Thunder Bay, Ont., writer Susan Goldberg is a transplanted Torontonian and one of two mothers to two boys. Follow along as she shares her family’s experiences.
This is, almost literally, the flotsam of last night’s kid baths. This is what I get to look at, circa 11:13 p.m. as I sit on the toilet before heading off to bed, except that I delay sleep a few minutes more to find my camera and document the Pokémon figurines lined up on the side of the tub. To document what may be some of the last vestiges of pure childhood.
We’re in what all the parenting books and magazines call the Golden Age: when your kids sleep through the night and no longer need you to accompany them to the bathroom, but they still want to talk to you. They still want to read you every joke from their Big Book of Jokes and Laffs. They still tell you everything—consequential or not—that happens at school, converse freely with their friends in front of you, make up silly songs in the back seat of the car. This is the age when they still sit in the back seat of the car.

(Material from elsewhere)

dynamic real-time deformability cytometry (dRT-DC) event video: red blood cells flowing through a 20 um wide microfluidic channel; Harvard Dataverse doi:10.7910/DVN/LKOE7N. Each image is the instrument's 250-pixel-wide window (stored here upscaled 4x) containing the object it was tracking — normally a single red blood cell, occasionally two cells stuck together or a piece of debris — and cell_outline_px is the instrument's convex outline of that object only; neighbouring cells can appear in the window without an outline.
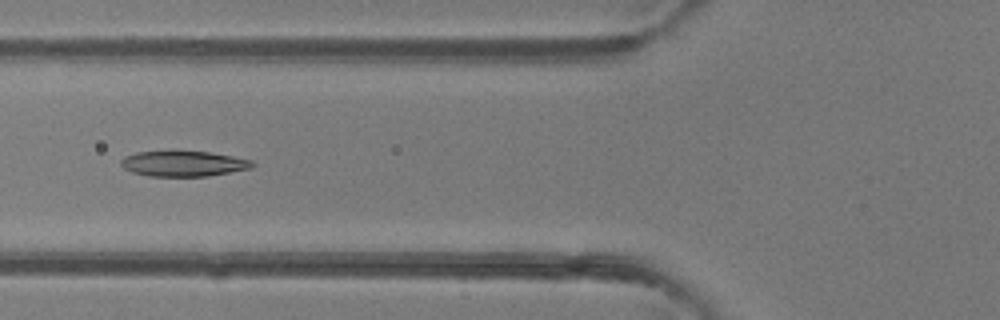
{"species": "common noctule bat (a hibernating species)", "species_latin": "Nyctalus noctula", "temperature_condition": "room temperature", "stored_images_in_passage": 37, "camera_frame_rate_fps": 3000, "um_per_image_px": 0.085, "animal": {"sex": "female"}, "frame": {"image": 1, "passage_image": 8, "time_ms": 2.333, "image_size_px": [1000, 320], "cell_outline_px": [[256, 164], [252, 168], [208, 176], [148, 176], [132, 172], [124, 168], [120, 164], [120, 160], [124, 156], [136, 152], [208, 152], [232, 156], [252, 160]], "centroid_in_image_um": [15.59, 13.92], "position_along_channel_um": 110.2, "area_um2": 19.31}}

This is the age where they are still completely happy to carry stuffed animals and security blankets through airports, where their pajamas still have trucks and space aliens on them (actually, that’s only Isaac now—already, Rowan has the logos of sports teams emblazoned across his sleepwear). There’s very little that they declare themselves “too old” for, but it also never occurs to me to, say, pack up a Tupperware container of Cheerios for a car ride.
One day soon, my nine-year-old will take showers instead of baths, will no longer wage sincere imaginary battles between Pokémon figures in the tub and then line them up before saying goodnight. One day, he’ll floss his own teeth. Or maybe he won’t. One day soon, he’ll lock the door to the bathroom.